De cara al futuro inmediato, la presidenta deberá equilibrar la retórica nacionalista con las negociaciones comerciales con Washington, en un escenario donde la continuidad del T-MEC está en juego. La apuesta calculada de Sheinbaum, como la describen fuentes de Bloomberg, busca proteger preventivamente a su gobierno de una narrativa dañina, pero arriesga tensionar la relación bilateral. Mientras en México se debate entre desarrollo, soberanía y medio ambiente, en el resto de América Latina y Europa observan con atención un modelo de inclusión juvenil que, pese a sus imperfecciones, aspira a romper con décadas de exclusión laboral.
Cómo se cuenta la misma historia en otros lugares.
La presidenta Sheinbaum condena la injerencia de Washington y la conjura de la derecha mexicana como parte de un golpe blando, al tiempo que enaltece los programas de empleo juvenil como pilar de la Cuarta Transformación. El gobierno se erige en guardián de la soberanía nacional, fusionando defensa política e inclusión social. Las y los millones que han transitado por Jóvenes Construyendo el Futuro son convocados a profundizar la transformación y resistir los intentos de desestabilización.

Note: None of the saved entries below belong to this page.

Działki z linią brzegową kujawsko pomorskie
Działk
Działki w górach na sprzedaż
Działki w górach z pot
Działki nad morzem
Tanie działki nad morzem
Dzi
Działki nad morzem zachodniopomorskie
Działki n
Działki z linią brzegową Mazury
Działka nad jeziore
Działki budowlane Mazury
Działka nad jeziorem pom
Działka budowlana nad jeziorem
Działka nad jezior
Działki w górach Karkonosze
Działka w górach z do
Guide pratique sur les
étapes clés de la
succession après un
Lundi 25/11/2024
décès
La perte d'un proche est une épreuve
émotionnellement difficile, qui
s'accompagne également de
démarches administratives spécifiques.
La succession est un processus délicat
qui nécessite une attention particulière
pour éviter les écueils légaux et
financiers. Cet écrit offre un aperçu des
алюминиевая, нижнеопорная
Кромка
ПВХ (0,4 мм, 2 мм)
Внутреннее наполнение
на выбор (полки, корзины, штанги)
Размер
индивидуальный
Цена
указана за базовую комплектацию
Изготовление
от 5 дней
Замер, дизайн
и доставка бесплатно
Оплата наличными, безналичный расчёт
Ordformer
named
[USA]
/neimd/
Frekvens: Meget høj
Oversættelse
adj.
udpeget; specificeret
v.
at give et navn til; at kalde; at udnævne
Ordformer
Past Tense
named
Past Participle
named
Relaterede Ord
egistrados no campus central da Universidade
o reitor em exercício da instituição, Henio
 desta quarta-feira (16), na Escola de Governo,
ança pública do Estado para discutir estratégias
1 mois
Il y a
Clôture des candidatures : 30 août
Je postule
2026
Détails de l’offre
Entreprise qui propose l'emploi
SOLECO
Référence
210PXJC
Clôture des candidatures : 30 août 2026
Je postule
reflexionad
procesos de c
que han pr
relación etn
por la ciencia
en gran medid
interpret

Una amplia coalición de empresas, municipios e interlocutores sociales en el norte de Europa impulsa la ampliación de los sistemas de aprendizaje y prácticas como respuesta conjunta al desempleo juvenil y la falta de competencias. La propuesta ha sido recibida con aprobación por su pragmatismo, y el municipio de Uddevalla ya ha manifestado su interés en participar. El relato, pausado y de largo aliento, presenta una solución estructural que antepone la integración laboral a la confrontación política.